MOFA slams China for barring Taiwanese from weather meet in Geneva

2019/06/08 21:56:19 fontsize-small fontsize-default fontsize-big
MOFA slams China for barring Taiwanese from weather meet in Geneva

Taipei, June 8 (CNA) The Ministry of Foreign Affairs (MOFA) slammed China Saturday for barring two Taiwanese experts from attending the World Meteorological Congress in Geneva this year.

The ministry strongly condemned China for using its political clout to suppress Taiwan and its people from participating in international exchanges and expressed "strong dissatisfaction and regret" to the World Meteorological Organization (WMO) for submitting to Beijing's pressure, MOFA said.

The World Meteorological Congress, the supreme body of the WMO, is held every four years, in which members elect the president and vice-presidents of the organization, as well as members of the executive council. The summit also includes discussions on key resolutions and other topics related to meteorology, such as climate change.

The event is being held June 3-14 this year.

The Taiwanese experts -- WeatherRisk Explore Inc.
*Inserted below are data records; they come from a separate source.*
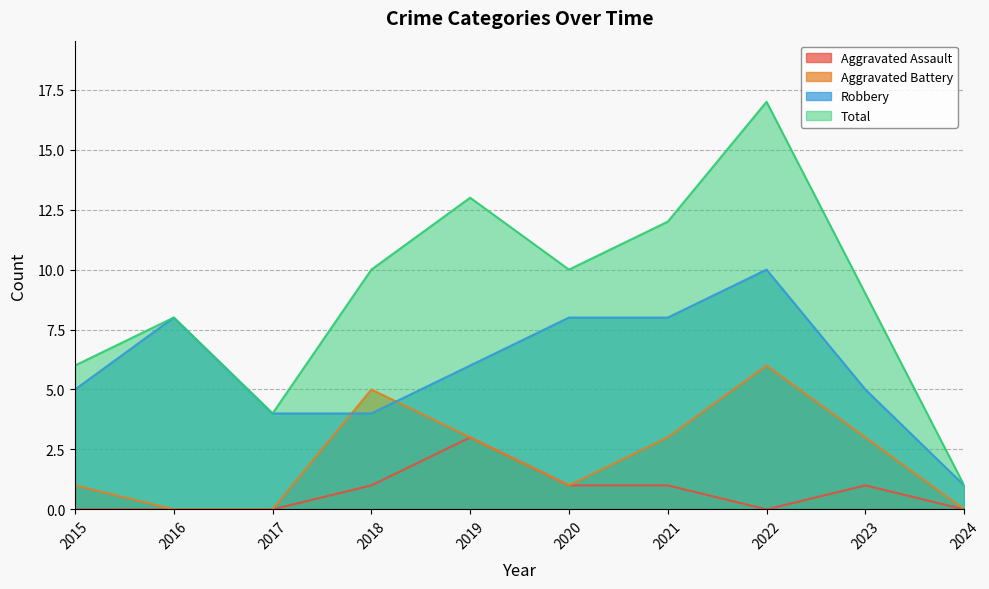

True or false: Total and Robbery cross at least once.

False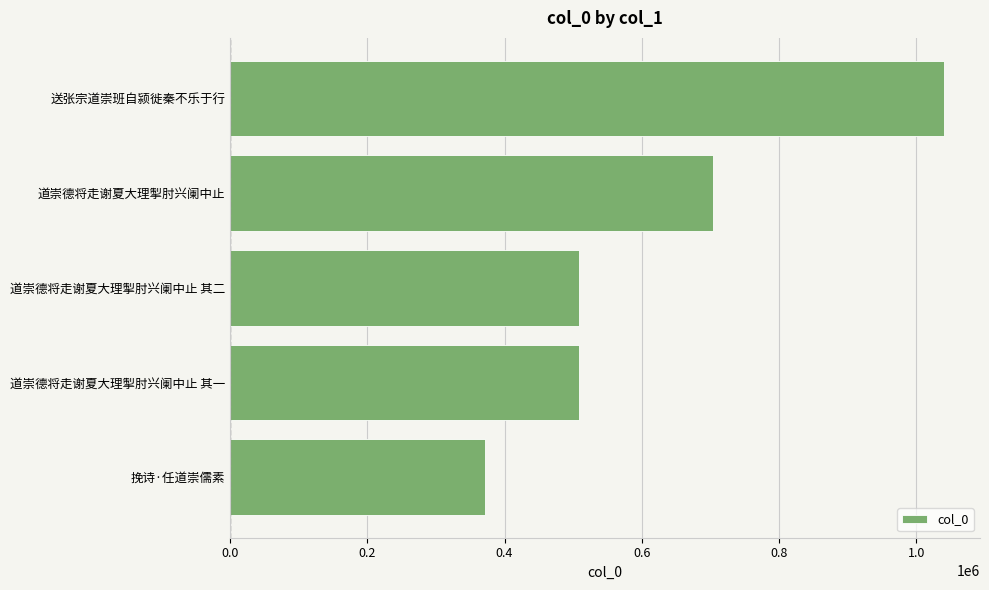

Read the value at 道崇德将走谢夏大理掣肘兴阑中止 其一, to the nearest 10.

509080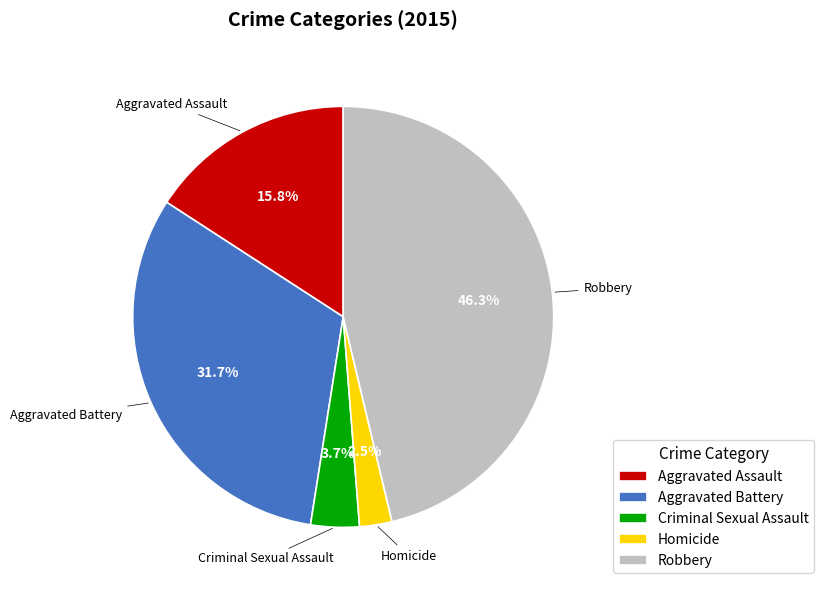

What percentage do Criminal Sexual Assault and Aggravated Battery together represent?

35.4%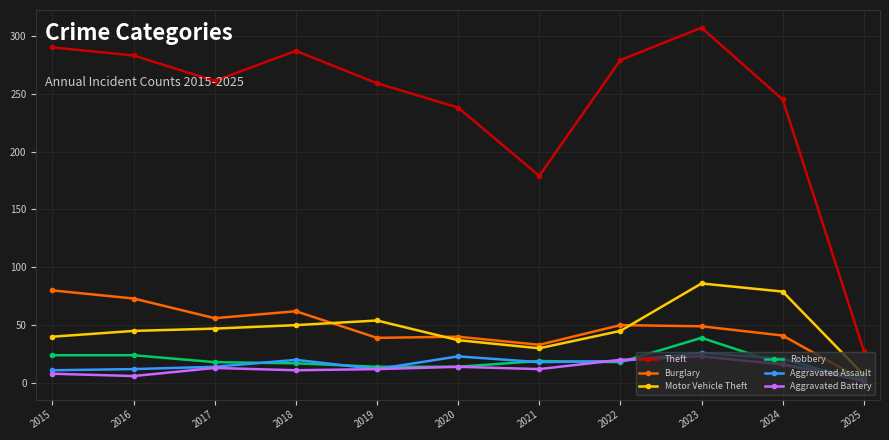

True or false: Theft and Robbery intersect in this chart.

False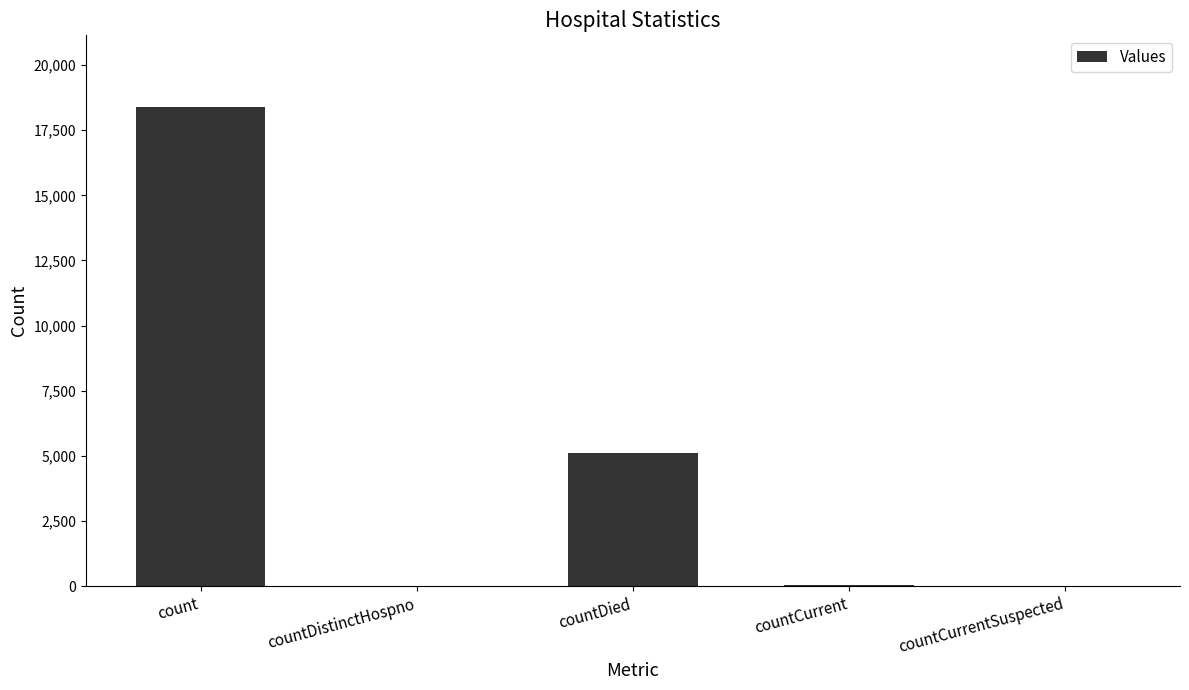

The value at countDied is 5096. True or false?

True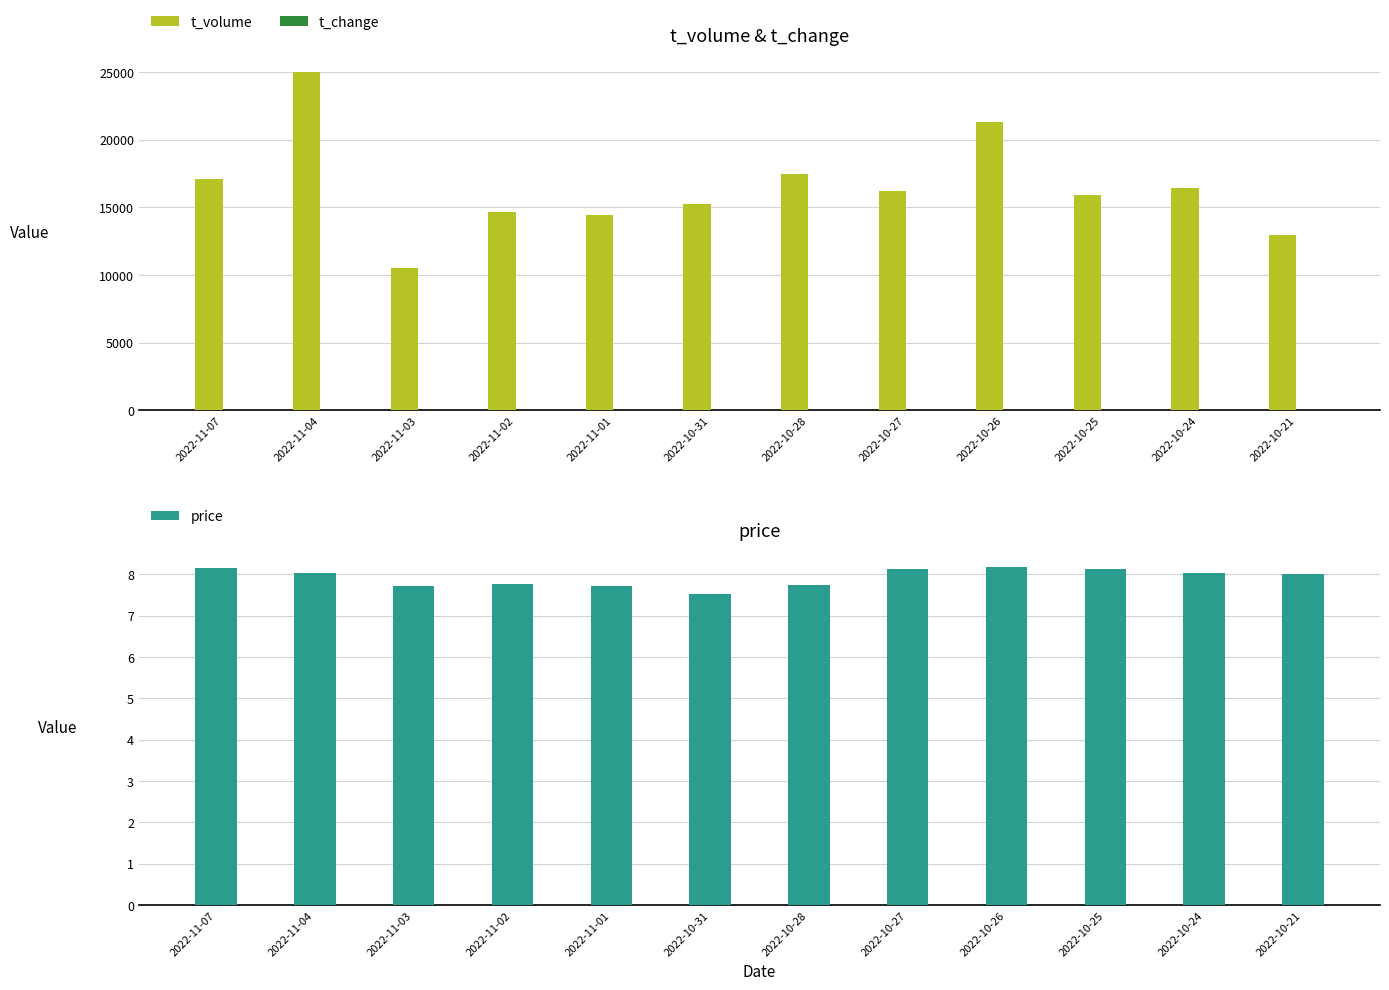

How many categories are shown in the chart?

12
President Peng Chi-ming (彭啟明) and Civil IoT Taiwan Convener Lu Chung-chin (呂忠津), had been invited by the WMO to attend the Geneva event as observers this year, but while there, were told abruptly by local officials that they were no longer welcome.

MOFA said it has already requested its representative office in Geneva to lodge a protest with the WMO Secretariat for submitting to Beijing's pressure, adding that it has also asked Taiwan's allies and other like-minded countries to call on the United Nations' specialized agency to reverse its discrimination against Taiwanese.

Peng told reporters that he applied to attend seminars June 5-7, and on the first day, everything went smoothly, but on Thursday, was told suddenly by the secretariat office that he was no longer eligible to attend.

According to the company executive, he was the first Taiwanese to take part in the World Meteorological Congress in the last 48 years since Taiwan was forced out of the U.N. in 1971.

Peng said he asked the organizer if he was barred because of China, but was told only by the office that the reason could not be disclosed.

He said Lu also encountered the same problem, and like him, was told to leave the event.

Although not a government official, Peng said all he had hoped for in his capacity as a Taiwanese was to help make Taiwan's voice heard at an international event.